Aesculus hippocastanum L. (1753)

Cultivars

Histoire

Usages

HORSE-CHESTNUT. Turkey. The common horse-chestnut is cultivated for ornament but never for the purpose of a food supply. It is now known to be a native of Greece or the Balkan Mountains[1]. Pickering[2] says it was made known in 1557; Brandis[3], that it was cultivated in Vienna in 1576; and Emerson[4], that it was introduced into the gardens of France in 1615 from Constantinople. John Robinson[5] says that it was known in England about 1580. It was introduced to northeast America, says Pickering[6], by European colonists. The seeds are bitter and in their ordinary condition inedible but have been used, says Balfour[7], as a substitute for coffee.

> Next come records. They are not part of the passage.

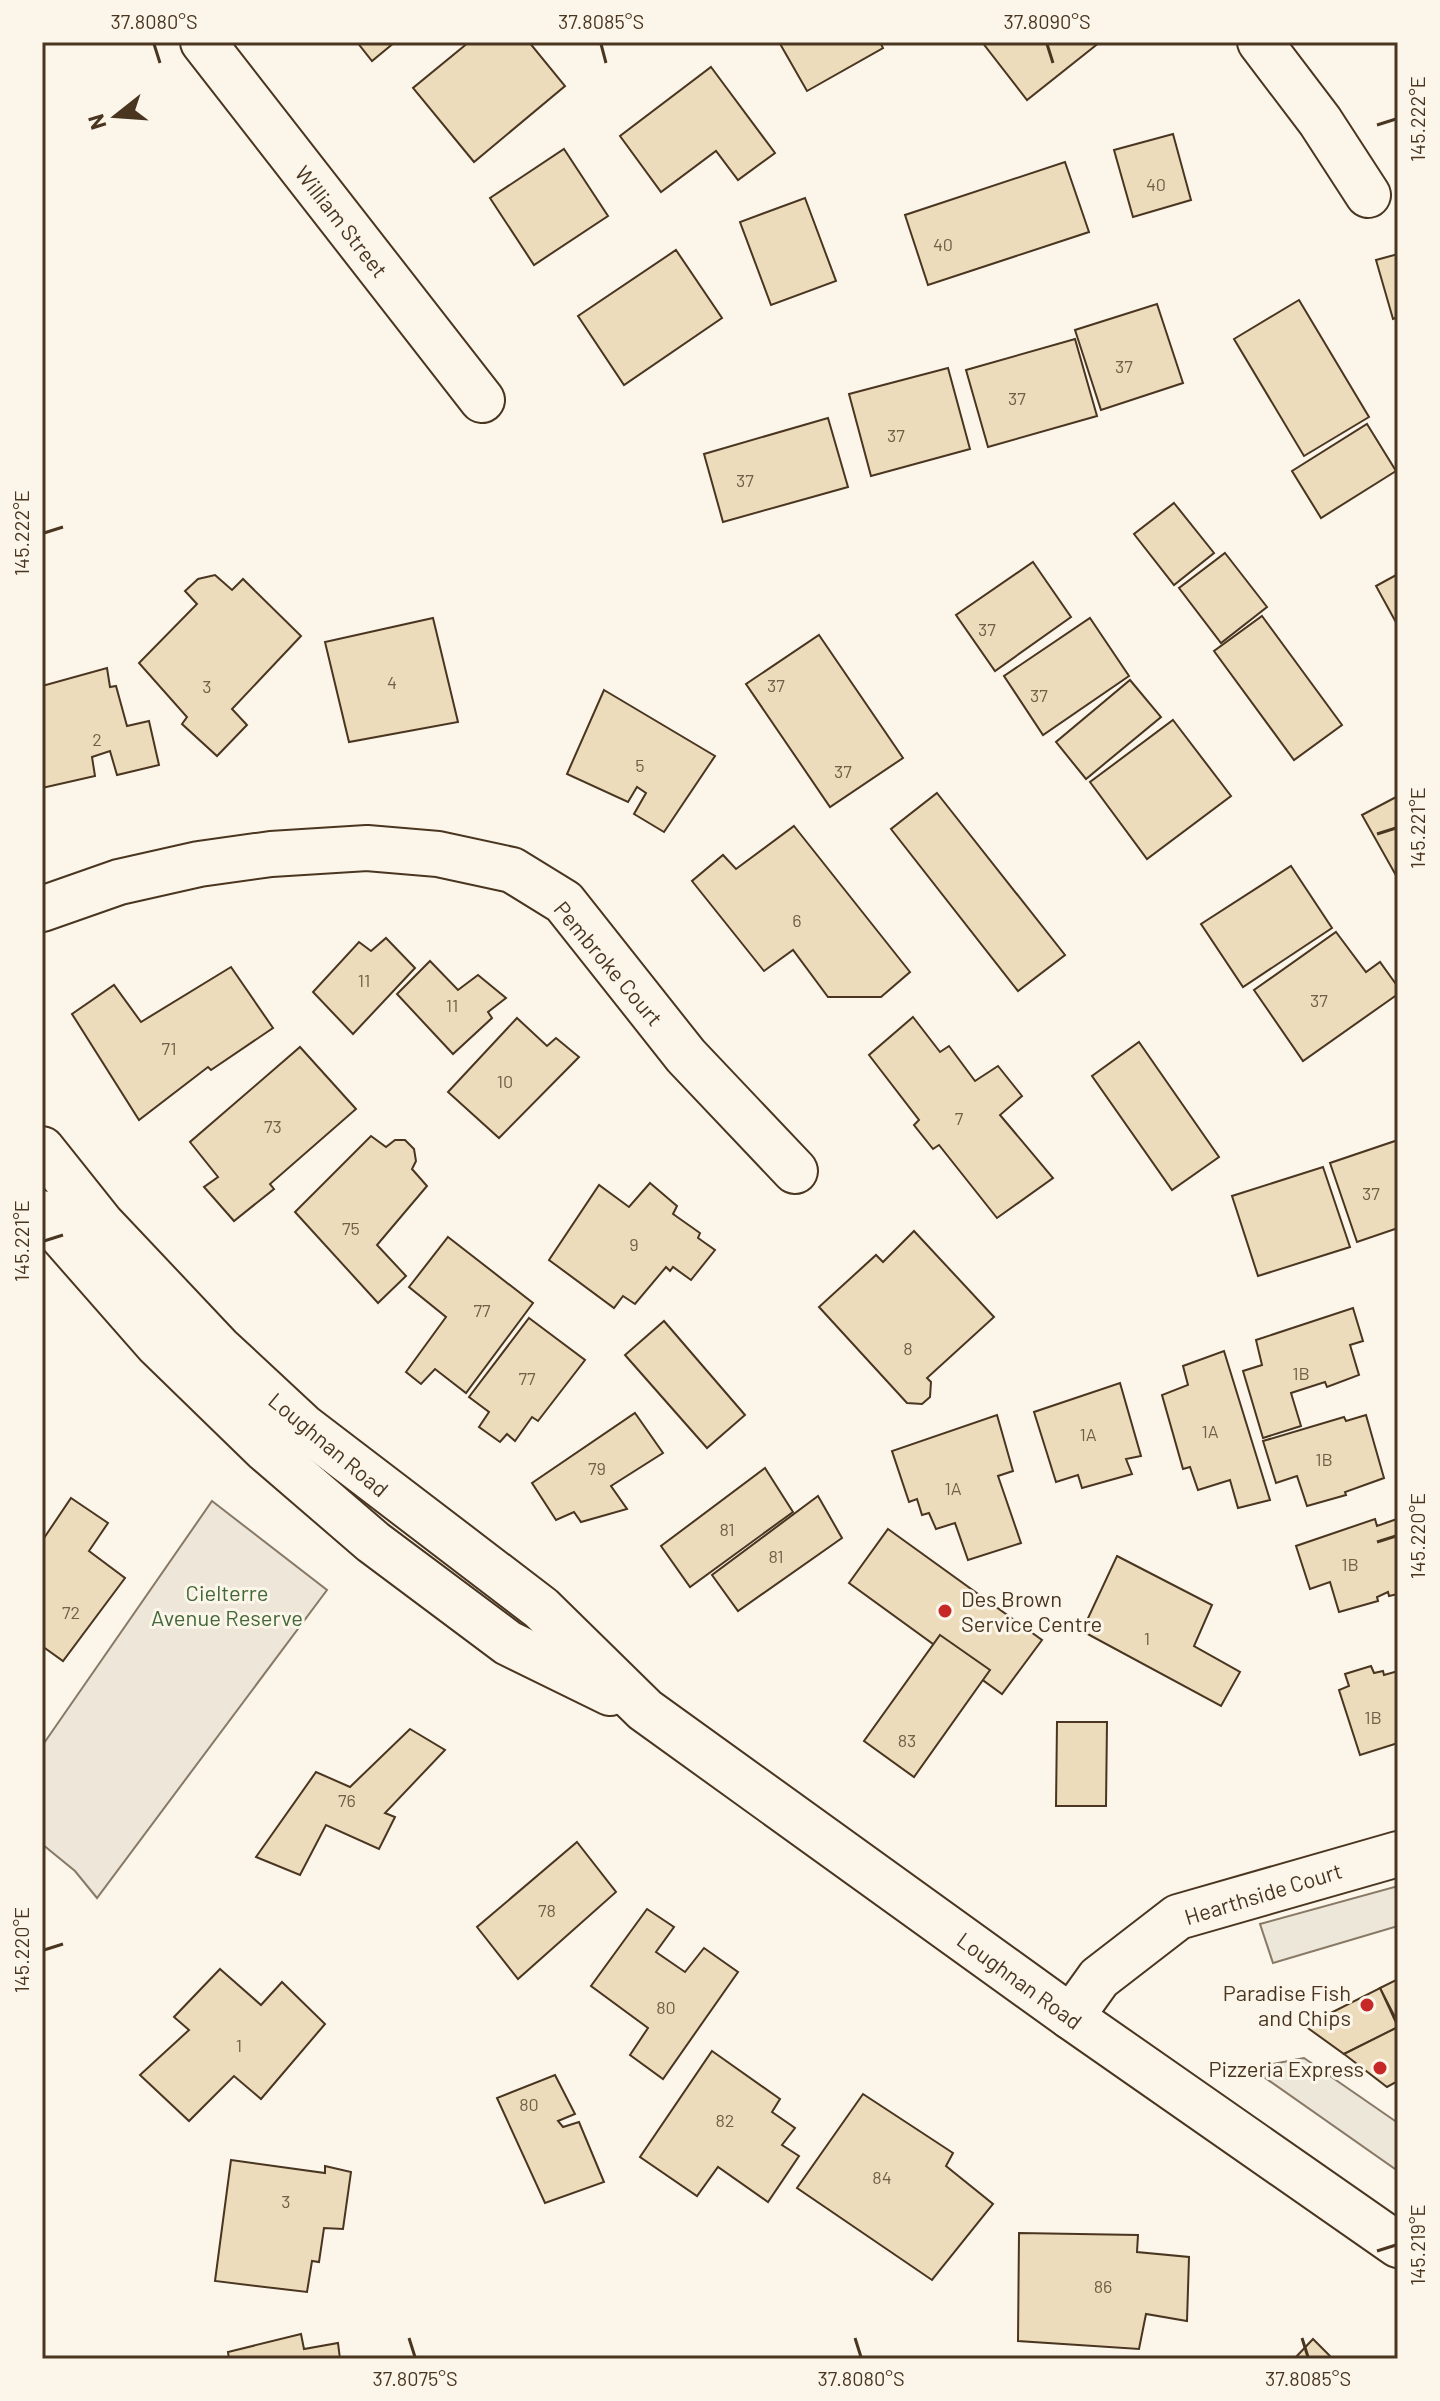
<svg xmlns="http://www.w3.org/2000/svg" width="1440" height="2401" viewBox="0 0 1440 2401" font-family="Barlow,sans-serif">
<rect width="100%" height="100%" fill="#fbf6e9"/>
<polygon fill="#ede6d9" stroke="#887966" stroke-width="2" points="212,1501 327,1590 97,1898 75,1871 42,1844 42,1746"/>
<g fill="#ede7d9" stroke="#887966" stroke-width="2">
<polygon points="1398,1886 1398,1926 1273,1963 1260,1924"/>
<polygon points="1304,2058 1398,2123 1398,2171 1251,2068"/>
</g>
<g fill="#ecdcbc" stroke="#4a3520" stroke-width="2">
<polygon points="357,42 395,42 372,61"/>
<polygon points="469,42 529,42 565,86 474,162 413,88"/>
<polygon points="779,42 880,42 883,48 807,91"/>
<polygon points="982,42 1100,42 1027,100"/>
<polygon points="711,67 775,153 738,180 716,151 661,192 620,136"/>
<polygon points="1173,134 1191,200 1133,217 1114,150"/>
<polygon points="564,149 608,216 534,265 490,198"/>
<polygon points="1065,162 1089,232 928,285 905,215"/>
<polygon points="805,198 836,281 771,305 740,222"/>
<polygon points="676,250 722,318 624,385 578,316"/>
<polygon points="1398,254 1398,317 1393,319 1376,260"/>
<polygon points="1299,300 1369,417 1304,456 1234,339"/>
<polygon points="1157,304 1183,383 1101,410 1075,330"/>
<polygon points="1075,339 1097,416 988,447 966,370"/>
<polygon points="948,368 970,449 871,476 849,394"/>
<polygon points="828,418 848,487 723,522 704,454"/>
<polygon points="1367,424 1396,471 1321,518 1292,471"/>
<polygon points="1174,503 1214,553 1174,585 1134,534"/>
<polygon points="1225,553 1267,607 1221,643 1179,588"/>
<polygon points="1033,562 1071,617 995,671 956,615"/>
<polygon points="1398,574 1398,626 1376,586"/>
<polygon points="215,575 232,590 243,579 301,636 232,709 247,725 217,756 182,724 187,717 139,663 197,604 185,591 198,579"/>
<polygon points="1262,616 1342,725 1294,760 1214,651"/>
<polygon points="433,618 458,722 349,742 325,642"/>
<polygon points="1090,618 1129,676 1043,735 1004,676"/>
<polygon points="819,635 903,758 830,807 746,684"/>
<polygon points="107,668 110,687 116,686 127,726 149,721 159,765 117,775 110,751 92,757 95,776 42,788 42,686"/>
<polygon points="1130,680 1161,717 1086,779 1056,742"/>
<polygon points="604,690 715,756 664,832 634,814 646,793 637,787 628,802 567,774"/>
<polygon points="1173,720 1231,796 1147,859 1090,782"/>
<polygon points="937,793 1065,955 1018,991 891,829"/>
<polygon points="1398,796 1398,879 1362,815"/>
<polygon points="794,826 910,972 881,997 828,997 793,950 764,971 692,881 723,855 736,869"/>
<polygon points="1291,866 1332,928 1243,987 1201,924"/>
<polygon points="1336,932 1366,972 1380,962 1398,987 1398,994 1303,1061 1254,990"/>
<polygon points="386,938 415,968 353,1034 313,992 359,942 371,951"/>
<polygon points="430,961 458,990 478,975 506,998 488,1012 492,1018 453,1054 397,994"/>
<polygon points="231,967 273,1028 211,1070 208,1067 139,1120 72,1014 114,985 141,1022"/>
<polygon points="913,1017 940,1052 949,1046 975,1081 998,1066 1022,1096 1000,1115 1053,1178 997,1218 939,1145 933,1149 914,1125 919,1120 869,1055"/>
<polygon points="517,1018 547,1046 556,1038 579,1057 499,1138 448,1092"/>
<polygon points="1139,1042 1219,1157 1172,1190 1092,1076"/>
<polygon points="300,1047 356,1109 270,1184 274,1189 234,1221 204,1187 218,1177 190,1142"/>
<polygon points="371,1136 386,1147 395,1140 405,1140 414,1149 416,1161 412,1169 427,1186 377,1245 406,1276 378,1303 295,1212"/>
<polygon points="1398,1140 1398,1228 1357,1242 1330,1163"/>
<polygon points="1323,1167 1350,1247 1258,1276 1232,1196"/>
<polygon points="650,1183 677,1206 673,1214 700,1233 698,1238 715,1250 691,1280 673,1267 670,1271 666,1267 635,1304 623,1296 614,1308 549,1260 599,1185 629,1207"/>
<polygon points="914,1231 994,1317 927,1378 931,1382 930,1397 922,1404 907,1403 819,1307 876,1255 883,1262"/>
<polygon points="448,1237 533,1303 466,1393 435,1369 421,1384 406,1372 446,1317 409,1287"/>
<polygon points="1353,1308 1363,1341 1350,1345 1359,1375 1327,1387 1325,1382 1291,1393 1301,1426 1263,1438 1243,1371 1262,1365 1256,1340"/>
<polygon points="529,1318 585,1360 538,1421 532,1417 515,1441 507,1434 500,1442 479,1427 489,1412 469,1397"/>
<polygon points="664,1321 745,1415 707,1448 625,1355"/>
<polygon points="1224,1351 1270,1500 1238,1508 1230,1480 1198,1490 1190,1467 1183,1469 1162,1395 1188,1385 1183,1366"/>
<polygon points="1120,1383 1141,1456 1126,1459 1132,1474 1082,1488 1078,1475 1056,1482 1034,1412"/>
<polygon points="635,1413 663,1453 611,1486 627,1509 581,1522 574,1512 556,1520 532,1483"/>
<polygon points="997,1415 1013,1471 998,1476 1021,1543 968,1560 955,1523 936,1529 929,1513 922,1515 917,1499 909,1502 892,1451"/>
<polygon points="1366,1415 1384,1478 1345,1492 1346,1495 1307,1506 1297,1476 1276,1483 1263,1441 1344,1417 1346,1421"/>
<polygon points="765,1468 793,1512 690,1587 661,1546"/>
<polygon points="818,1496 842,1538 738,1611 712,1575"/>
<polygon points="71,1498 108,1523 89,1551 125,1578 63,1661 42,1646 42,1541"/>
<polygon points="1375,1519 1377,1526 1397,1519 1398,1594 1389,1596 1388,1592 1377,1597 1378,1601 1339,1612 1330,1582 1310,1589 1296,1546"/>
<polygon points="888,1529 1042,1640 1002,1694 849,1583"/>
<polygon points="1117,1556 1212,1605 1194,1646 1240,1672 1221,1706 1082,1631"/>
<polygon points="940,1635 990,1670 914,1777 864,1741"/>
<polygon points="1371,1666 1374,1673 1383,1671 1384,1675 1398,1671 1398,1743 1360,1755 1339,1690 1349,1686 1345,1674"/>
<polygon points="1057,1722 1107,1722 1106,1806 1056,1806"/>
<polygon points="410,1729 445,1750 385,1813 395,1817 379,1849 326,1825 300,1875 256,1857 316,1772 350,1787"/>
<polygon points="577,1842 616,1892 518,1979 477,1927"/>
<polygon points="647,1909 674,1927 656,1952 685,1972 704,1948 738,1972 663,2079 630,2055 648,2028 591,1986"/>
<polygon points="220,1969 261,2005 282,1982 325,2024 261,2099 234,2076 189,2121 140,2075 189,2030 174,2017"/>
<polygon points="1398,1979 1398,2023 1380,1988"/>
<polygon points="1380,1988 1398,2027 1344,2054 1305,2026"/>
<polygon points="1398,2027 1398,2081 1387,2087 1344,2054"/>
<polygon points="712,2051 780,2099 772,2112 795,2128 782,2145 799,2156 768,2202 718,2167 697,2196 640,2157"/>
<polygon points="555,2075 575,2114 558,2121 563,2127 579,2122 604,2182 545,2203 497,2098"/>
<polygon points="863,2094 953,2153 946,2166 993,2204 932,2280 797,2188"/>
<polygon points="231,2160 325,2173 325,2166 351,2172 343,2229 324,2228 319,2262 312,2261 307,2292 215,2281"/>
<polygon points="1019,2233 1138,2235 1137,2252 1189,2257 1187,2321 1146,2314 1139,2349 1018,2341"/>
<polygon points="301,2334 304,2349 338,2343 340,2359 229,2359 228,2352"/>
<polygon points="1313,2339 1333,2359 1294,2359"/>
</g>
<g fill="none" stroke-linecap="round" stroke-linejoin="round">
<g stroke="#4a3520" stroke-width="48">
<g id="street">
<polyline points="203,42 482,400"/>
<polyline points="1260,42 1320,121 1368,195"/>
<polyline points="42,909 119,882 199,864 271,854 367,848 438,854 512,870 564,902 686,1056 795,1171"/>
<polyline points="1071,2017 1099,1978 1178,1917 1398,1854"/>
</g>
</g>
<g stroke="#4a3520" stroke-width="48">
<g id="secondary">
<polyline points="42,1149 101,1223 219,1348 304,1427 541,1608 645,1710 1071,2017 1398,2245"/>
<polyline points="42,1213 157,1344 265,1449 373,1542 508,1643 610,1693"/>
</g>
</g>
<use href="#street" stroke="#fbf6e9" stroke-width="44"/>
<use href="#secondary" stroke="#fbf6e9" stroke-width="44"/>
</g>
<path fill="none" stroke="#4a3520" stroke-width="3" d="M 154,44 L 160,63M 601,44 L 606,63M 1047,44 L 1053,63M 1377,125 L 1396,119M 44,533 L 63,527M 1377,834 L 1396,828M 44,1241 L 63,1235M 1377,1542 L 1396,1536M 44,1950 L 63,1944M 1377,2251 L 1396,2245M 409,2338 L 415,2357M 855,2338 L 861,2357M 1302,2338 L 1308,2357"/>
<g fill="#c62828" stroke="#fbf6e9" stroke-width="3">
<circle cx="945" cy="1611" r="8"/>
<circle cx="1367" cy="2005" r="8"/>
<circle cx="1380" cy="2068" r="8"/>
</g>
<g text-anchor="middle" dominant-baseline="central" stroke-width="6" stroke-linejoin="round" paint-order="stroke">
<g font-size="18" fill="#725f47">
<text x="1156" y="184">40</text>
<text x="943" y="244">40</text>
<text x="1124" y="366">37</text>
<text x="1017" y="398">37</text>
<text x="896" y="435">37</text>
<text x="745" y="480">37</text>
<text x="987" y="629">37</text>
<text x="392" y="682">4</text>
<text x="776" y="685">37</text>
<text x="207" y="686">3</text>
<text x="1039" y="695">37</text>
<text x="97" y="739">2</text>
<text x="640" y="765">5</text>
<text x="843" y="771">37</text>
<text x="797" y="920">6</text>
<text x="364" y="980">11</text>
<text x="1319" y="1000">37</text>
<text x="452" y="1005">11</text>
<text x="169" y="1048">71</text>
<text x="505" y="1081">10</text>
<text x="959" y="1118">7</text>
<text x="273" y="1126">73</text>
<text x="1371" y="1193">37</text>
<text x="351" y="1228">75</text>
<text x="634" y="1244">9</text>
<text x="482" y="1310">77</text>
<text x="908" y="1348">8</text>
<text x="1301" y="1373">1B</text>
<text x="527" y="1378">77</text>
<text x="1210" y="1431">1A</text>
<text x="1088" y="1434">1A</text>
<text x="1324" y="1459">1B</text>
<text x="597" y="1468">79</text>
<text x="953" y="1488">1A</text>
<text x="727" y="1529">81</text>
<text x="776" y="1556">81</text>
<text x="1350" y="1564">1B</text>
<text x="71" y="1612">72</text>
<text x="1147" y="1638">1</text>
<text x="1373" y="1717">1B</text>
<text x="907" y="1740">83</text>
<text x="347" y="1800">76</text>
<text x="547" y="1910">78</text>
<text x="666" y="2007">80</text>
<text x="239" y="2045">1</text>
<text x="529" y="2104">80</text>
<text x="725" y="2120">82</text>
<text x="882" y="2177">84</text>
<text x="286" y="2201">3</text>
<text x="1103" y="2286">86</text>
</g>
<g font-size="22" fill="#4a3520" stroke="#fbf6e9">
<text transform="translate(342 221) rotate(52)">William Street</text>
<text transform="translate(609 963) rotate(50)">Pembroke Court</text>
<text transform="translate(329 1444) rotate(40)">Loughnan Road</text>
<text transform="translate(1263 1893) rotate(-17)">Hearthside Court</text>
<text transform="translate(1020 1980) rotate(36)">Loughnan Road</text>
</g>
<g font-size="22" fill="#436837" stroke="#fbf6e9">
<text x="227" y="1592">Cielterre<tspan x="227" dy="25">Avenue Reserve</tspan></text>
</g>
<g font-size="22" fill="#4a3520" stroke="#fbf6e9" text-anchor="end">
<text x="961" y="1598" text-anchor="start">Des Brown<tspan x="961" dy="25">Service Centre</tspan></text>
<text x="1351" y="1992">Paradise Fish<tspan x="1351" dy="25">and Chips</tspan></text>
<text x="1364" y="2068">Pizzeria Express</text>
</g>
</g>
<rect width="1440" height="2401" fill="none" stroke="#fbf6e9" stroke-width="88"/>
<g transform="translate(116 116) rotate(253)" stroke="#fbf6e9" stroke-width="6" paint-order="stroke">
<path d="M0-6L14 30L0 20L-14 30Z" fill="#4a3520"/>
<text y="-12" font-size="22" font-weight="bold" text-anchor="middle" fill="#4a3520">N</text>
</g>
<rect x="44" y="44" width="1352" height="2313" fill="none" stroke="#4a3520" stroke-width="3"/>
<g font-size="20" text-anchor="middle" fill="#4a3520">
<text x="154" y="29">37.8080°S</text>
<text x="601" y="29">37.8085°S</text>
<text x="1047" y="29">37.8090°S</text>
<text transform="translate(1418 119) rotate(-90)" y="7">145.222°E</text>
<text transform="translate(22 533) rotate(-90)" y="7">145.222°E</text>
<text transform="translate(1418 828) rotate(-90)" y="7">145.221°E</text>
<text transform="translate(22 1241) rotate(-90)" y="7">145.221°E</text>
<text transform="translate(1418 1536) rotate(-90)" y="7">145.220°E</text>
<text transform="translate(22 1950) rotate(-90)" y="7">145.220°E</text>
<text transform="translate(1418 2245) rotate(-90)" y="7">145.219°E</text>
<text x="415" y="2386">37.8075°S</text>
<text x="861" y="2386">37.8080°S</text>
<text x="1308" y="2386">37.8085°S</text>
</g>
</svg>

  1. Robinson, J. Agr. Mass. 34. 1850.
  2. Pickering, C. Chron. Hist. Pls. 892. 1879.
  3. Brandis, D. Forest Fl. 104. 1876.
  4. Emerson, G. B. Trees, Shrubs Mass. 2:546. 1875.
  5. Robinson, J. Letter to Dr. Sturtevant Oct. 13, 1881.
  6. Pickering, C. Chron. Hist. Pls. 892. 1879.
  7. Balfour, J. H. Man. Bot. 459. 1875.
Sturtevant, Notes on edible plants, 1919.